Les ennemis de Jésus pensaient s’être débarrassés de Lui et ensuite ils découvrent que 3000, 5000 prêchent, guérissent et répandent partout la Bonne Nouvelle. Tous ceux qui étaient timorés (je pense à ce cher Pierre) n’auront pas froid aux yeux d’affronter le Sanhédrin. Il n’aura aucune hésitation, de dire qu’il appartient au Seigneur Jésus.
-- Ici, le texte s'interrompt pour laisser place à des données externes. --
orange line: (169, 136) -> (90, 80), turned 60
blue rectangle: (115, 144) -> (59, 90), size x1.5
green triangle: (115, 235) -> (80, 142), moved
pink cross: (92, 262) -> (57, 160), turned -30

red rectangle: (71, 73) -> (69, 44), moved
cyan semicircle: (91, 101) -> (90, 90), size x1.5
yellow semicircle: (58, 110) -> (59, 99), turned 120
Aujourd’hui, mes frères et sœurs, permettez-moi de dire ceci : Quand nous commençons à trembler dans notre témoignage en disant : « Je n’ose pas témoigner de Jésus-Christ car ils vont se moquer de Moi », laissez les moqueurs dire leurs moqueries et ayez le courage de dire, de proclamer et de vivre surtout ce que vous êtes : des enfants de Dieu. C’est cela l’important.
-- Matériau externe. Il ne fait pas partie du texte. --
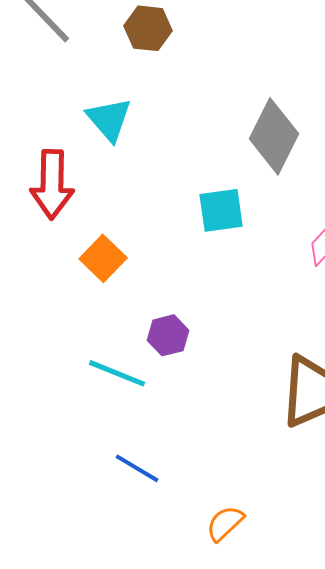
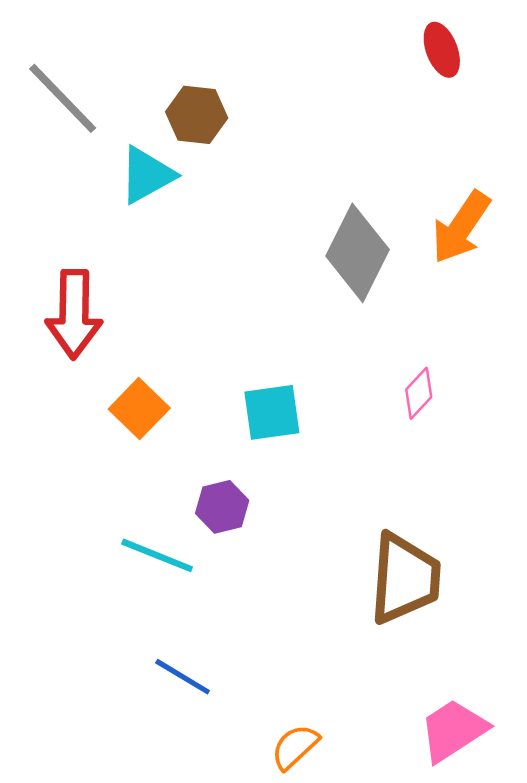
cyan triangle: (109, 119) -> (147, 175), moved, turned 42
cyan square: (221, 210) -> (272, 412), moved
Le corps participe aux privilèges comme aussi aux déshonneurs de la Tête. Jésus n’a pas été apprécié par tous et ne pensez pas qu’être un chrétien va vous faire apprécier de tous. Au contraire Jésus nous a avertis : « Vous n’êtes pas de ce monde, vous êtes dans le monde. Vous n’avez pas sa mentalité. » Je me rappelle un fait, avant ma conversion je faisais n’importe quoi, après ma conversion mes collègues que j’insultais tous les jours, se sont dit : « Le pauvre André est-il fou ou malade ? Il a arrêté de nous insulter. » Je n’étais plus le même homme, cela s’est fait en 6 mois, j’étais différent. Pourquoi ? Parce que Dieu transforme notre être intérieur. Si notre homme extérieur se décrépit avec le temps, notre être intérieur se renouvelle. C’est ce qui faut discerner dans le Corps de Christ, nous sommes des hommes et des femmes qui avons besoin de nous laisser transformer, modifier intérieurement pour qu’au travers même de notre blanche vieillesse nous soyons encore des témoins fidèles de Jésus-Christ. Il a besoin de nous, Il aurait pu se servir des anges, Il s’en sert, mais Il se sert des hommes avec leurs paroles, avec leur façon d’être, qui n’est pas toujours très glorieuse. Il se sert de ce que nous sommes et Il va nous parfaire progressivement. Le Saint-Esprit va nous former, nous transformer, modeler jusqu’à ce que nous ayons atteint cette stature parfaite de Christ, que nous soyons devenus des hommes et des femmes adultes et qui ne sont plus toujours à l’école maternelle. Il veut modifier notre caractère, pour qu’il soit au diapason du caractère divin. Cela prend toute une vie mes frères et sœurs. Vous n’êtes pas arrivés, je ne suis pas arrivé. Nous sommes tous en marche dans la direction du Seigneur, la main dans la main et allons de l’avant avec Sa grâce.